If there’s one silver lining to all this, it’s that I discovered I needed to be proactive in preventing burnout — and that it was OK to splurge occasionally to do so. Here’s what I found worth working into my budget in order to combat pandemic burnout.

    Tara Jefferson, a self-care coach and founder of The Self Care Suite, explains that most of us are “severely underestimating” the amount of energy it takes to get through a pandemic — and thus, underestimating the amount of rest we need to handle it.

    “Chances are, if you are feeling burnt out, rest has fallen all the way to the bottom of the list,” Jefferson notes. “That’s understandable, but it’s not sustainable. We can’t do more with less, which is what the pandemic is asking of us. So we have to do less to make sure we have time for resting.”

    That might be why moms have been booking hotel rooms during the pandemic to steal quiet time and get work done, and I’m no different — dreaming of booking a night to myself when it was safe to do so got me through last spring. When I finally got a room, it was all I had imagined.

    It was a working retreat, but it restored me — so much so that my hotel room habit has become my lifeline. I booked another night a few months later to get caught up on work and yet another toward the end of the year to finish up holiday tasks and rest before the season’s frenzy.

    So far, this is helping both practically and emotionally — it gives me something to look forward to and it helps me tackle a marathon work session. A night alone plus room service equals heaven for a mom in quarantine, so I’m willing to spend $200 or more.

    This is a new thing for me, and I’m still trying to figure out how the heck to get it done with a toddler (during one of my sessions, the dog knocked her down, then she pooped, then she needed a snack), but desperate times call for desperate measures. Online therapy is partially covered by our insurance, so that helps, but it's still a (necessary) indulgence of both time and money. After insurance, I pay about $70 per session.
    My only real forms of childcare are my preteen daughters, 12 and 10, and although they are always happy to pitch in, their virtual school load is heavy. Plus, I don't want them to feel taken advantage of (insert flashback to my childhood spent babysitting my cousins for no pay).

    But when I really need something — whether it’s because I’m on a work call or just want to use the bathroom alone — I pay them handsomely to watch their baby sister. It’s worth paying them (on average, $10 an hour) rather than trying to bring a sitter into our home right now.
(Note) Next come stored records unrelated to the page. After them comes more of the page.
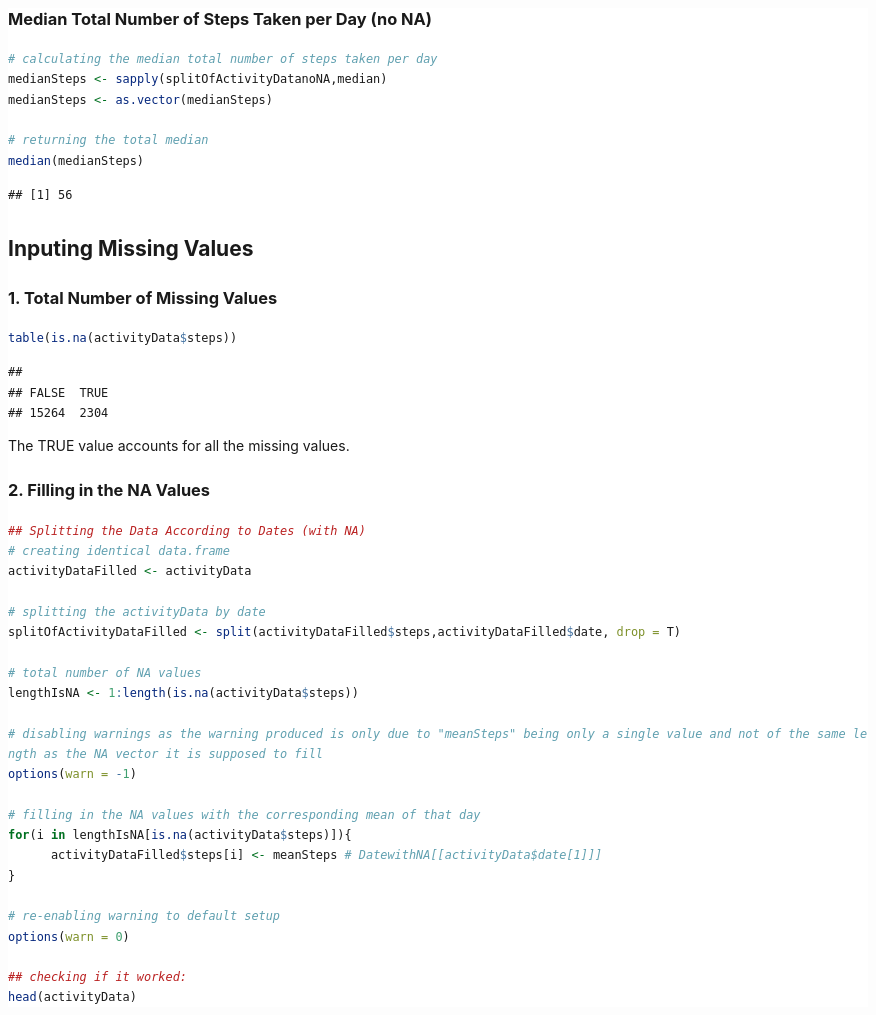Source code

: 
### Median Total Number of Steps Taken per Day (no NA)

```r
# calculating the median total number of steps taken per day
medianSteps <- sapply(splitOfActivityDatanoNA,median)
medianSteps <- as.vector(medianSteps)

# returning the total median
median(medianSteps)
```

```
## [1] 56
```


## Inputing Missing Values
### 1. Total Number of Missing Values

```r
table(is.na(activityData$steps))
```

```
## 
## FALSE  TRUE 
## 15264  2304
```
The TRUE value accounts for all the missing values.
### 2. Filling in the NA Values

```r
## Splitting the Data According to Dates (with NA)
# creating identical data.frame
activityDataFilled <- activityData

# splitting the activityData by date
splitOfActivityDataFilled <- split(activityDataFilled$steps,activityDataFilled$date, drop = T)

# total number of NA values
lengthIsNA <- 1:length(is.na(activityData$steps))

# disabling warnings as the warning produced is only due to "meanSteps" being only a single value and not of the same length as the NA vector it is supposed to fill
options(warn = -1)

# filling in the NA values with the corresponding mean of that day
for(i in lengthIsNA[is.na(activityData$steps)]){
      activityDataFilled$steps[i] <- meanSteps # DatewithNA[[activityData$date[1]]]
}

# re-enabling warning to default setup
options(warn = 0)

## checking if it worked:
head(activityData)
```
    Before the COVID-19 shutdown, my routine was dropping the kids off at school, then taking a group workout class at the gym, baby in tow. It was the perfect way to start my day and I was enjoying gaining some strength back postpartum.

    When my gym shut down, I went a solid four months without exercising at all, then finally bought a jogging stroller ($100) to take runs with my daughter and downloaded a workout app so I could exercise with the kids at home.

    But when my gym re-opened with safety protocols, I cautiously decided to go back to my favorite workout class, heavy lifting mixed with HIIT, once or twice a week. Instead of signing up for a full membership, since I'm not sure I want to risk being there every day, I pay the higher drop-in rate, which is $15 per class. Exercising outside of my home is something that I loved pre-pandemic and I feel a dramatic difference in my mental health when I go.

    Whether your splurges are large or small, it's the strategy behind them — investing in tools to improve our lives in tangible ways — that makes them essential.